Officer Termination and Advisory Agreement between Innovex, Inc. and Srinivas Kuchipudi (December 10, 2002)

Summary

This agreement outlines the terms of Srinivas Kuchipudi’s termination as Vice President of Worldwide Operations at Innovex, Inc., effective December 31, 2002, and his continued service as an Advisor through December 31, 2003. Innovex will provide severance pay equal to one year’s salary, continued health and dental benefits, stock option vesting, and other benefits in exchange for advisory services and a release of claims. Kuchipudi must maintain confidentiality and abide by non-compete and other obligations. The agreement includes rescission rights and conditions for both parties.

EX-10.2 4 d53601_ex10-2.htm OFFICER TERMINATION AGREEMENT Innovex, Inc.
December 10, 2002 Exhibit 10.2

Mr. Srinivas Kuchipudi

Dear Kuch:

This letter describes your agreement with Innovex, Inc. (“Innovex”) regarding your termination as Vice President of Worldwide Operations of Innovex effective December 31, 2002 and your continued role as an Advisor through December 31, 2003. Although not obligated to do so, Innovex is offering to provide you with the following benefits in exchange for your agreement to the terms and conditions set forth below.

Base Salary Compensation

In consideration of this Agreement and your continued role as an Advisor, you will receive severance compensation equal to twelve (12) months of your current base salary. This severance shall be paid in equal bi-weekly installments during the period January 1, 2003 through December 31, 2003. Subject to applicable withholding taxes, this shall begin to be paid to you after the expiration of the 15 day rescissionary period described below.
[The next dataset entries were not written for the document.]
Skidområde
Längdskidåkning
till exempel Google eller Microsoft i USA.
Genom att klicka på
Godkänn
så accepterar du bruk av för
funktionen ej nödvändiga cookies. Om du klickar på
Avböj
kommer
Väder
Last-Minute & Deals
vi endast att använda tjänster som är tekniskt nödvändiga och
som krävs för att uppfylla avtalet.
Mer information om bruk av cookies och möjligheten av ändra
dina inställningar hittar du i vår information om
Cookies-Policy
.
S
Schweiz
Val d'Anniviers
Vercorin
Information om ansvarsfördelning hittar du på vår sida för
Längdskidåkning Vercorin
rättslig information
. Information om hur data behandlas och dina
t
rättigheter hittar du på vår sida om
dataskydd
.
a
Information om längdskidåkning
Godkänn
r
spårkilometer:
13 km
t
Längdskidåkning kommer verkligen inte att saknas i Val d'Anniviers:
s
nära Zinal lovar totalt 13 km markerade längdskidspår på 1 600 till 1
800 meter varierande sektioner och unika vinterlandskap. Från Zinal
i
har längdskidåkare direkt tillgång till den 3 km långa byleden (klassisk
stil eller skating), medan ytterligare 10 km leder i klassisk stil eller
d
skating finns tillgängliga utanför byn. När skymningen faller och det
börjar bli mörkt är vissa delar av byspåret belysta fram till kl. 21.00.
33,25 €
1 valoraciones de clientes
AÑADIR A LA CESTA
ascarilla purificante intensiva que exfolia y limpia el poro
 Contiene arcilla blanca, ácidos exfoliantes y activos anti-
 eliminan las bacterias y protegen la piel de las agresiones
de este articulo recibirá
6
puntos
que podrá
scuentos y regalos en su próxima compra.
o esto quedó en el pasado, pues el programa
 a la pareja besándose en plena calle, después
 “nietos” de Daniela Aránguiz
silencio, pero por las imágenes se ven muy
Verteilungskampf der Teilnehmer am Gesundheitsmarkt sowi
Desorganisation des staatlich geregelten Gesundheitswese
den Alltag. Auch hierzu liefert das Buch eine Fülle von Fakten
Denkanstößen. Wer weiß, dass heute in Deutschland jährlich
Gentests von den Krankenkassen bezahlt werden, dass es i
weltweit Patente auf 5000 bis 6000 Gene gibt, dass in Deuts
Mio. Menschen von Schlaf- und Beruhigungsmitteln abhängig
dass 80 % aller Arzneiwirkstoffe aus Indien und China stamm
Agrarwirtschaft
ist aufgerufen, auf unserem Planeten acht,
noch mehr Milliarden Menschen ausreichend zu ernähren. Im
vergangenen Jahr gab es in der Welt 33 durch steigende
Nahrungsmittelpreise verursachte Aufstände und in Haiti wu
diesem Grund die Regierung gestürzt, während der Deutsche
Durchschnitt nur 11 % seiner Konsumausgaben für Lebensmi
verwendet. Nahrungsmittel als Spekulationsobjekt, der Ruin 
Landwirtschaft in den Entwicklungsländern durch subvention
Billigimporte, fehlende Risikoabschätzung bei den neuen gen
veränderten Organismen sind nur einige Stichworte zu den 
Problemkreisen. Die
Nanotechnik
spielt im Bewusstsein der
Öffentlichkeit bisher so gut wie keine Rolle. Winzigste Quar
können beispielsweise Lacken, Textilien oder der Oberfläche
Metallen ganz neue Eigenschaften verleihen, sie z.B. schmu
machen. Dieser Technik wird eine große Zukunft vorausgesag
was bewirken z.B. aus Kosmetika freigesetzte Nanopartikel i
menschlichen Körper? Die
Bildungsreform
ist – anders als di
You acknowledge and agree that this severance payment supercedes and replaces the lump sum payment identified and described in paragraph 3 of your Employment Agreement (“Employment Agreement”) and that you are no longer entitled to that lump sum payment.

Health and Dental Benefits

Upon your termination as Vice President of Worldwide Operations of Innovex, on December 31, 2002, you shall receive a COBRA notification entitling you to elect continued health and dental benefits coverage for eighteen (18) months. Should you elect to continue coverage under COBRA, Innovex agrees to pay the premiums for such continued coverage for twelve (12) months or until you receive similar benefits from a new employer.

Stock Options

In your continued role as an Advisor to Innovex, you will be treated as an employee for purposes of any applicable Innovex Stock Option Plan. Accordingly, you shall have full stock option vesting and exercise privileges as provided for under any applicable Innovex Stock Option Plan through December 31, 2003. In the event of a change in control of Innovex, Inc. prior to December 31, 2003, all of your granted options shall vest in a method identical to any officers of Innovex that have accelerated option vesting related to a change in control. You understand and agree that Innovex makes no representations as to any tax consequences that may or may not occur as a result of this provision.

Additional Benefits

Innovex, Inc. shall provide, at no cost to you, your assigned personal computer and, through June 30, 2003, shall permit you to use the company’s e-mail system and voicemail system. Innovex, Inc., at its expense, shall provide you with executive level out-placement services to be chosen by Innovex. If you desire, you shall receive a letter of recommendation on Innovex, Inc. letterhead, executed by the Innovex, Inc. CEO detailing all areas of responsibilities assigned during your employment. Effective November 1, 2002, Innovex, Inc. will pay any penalties required to release you from your Minneapolis apartment lease. Innovex will, after receiving a receipt, reimburse you for moving expenses not to exceed $1,500. Except for those employee benefits expressly provided for herein, no other Innovex employee benefits shall be provided to you and you shall not be eligible for or entitled to any such benefits as of December 31, 2002.

Death/Disability

Neither your death nor disability shall affect in any manner or respect Innovex’s obligations herein. In the event of your death, the payments and other obligations of Innovex shall be paid as directed by your estate.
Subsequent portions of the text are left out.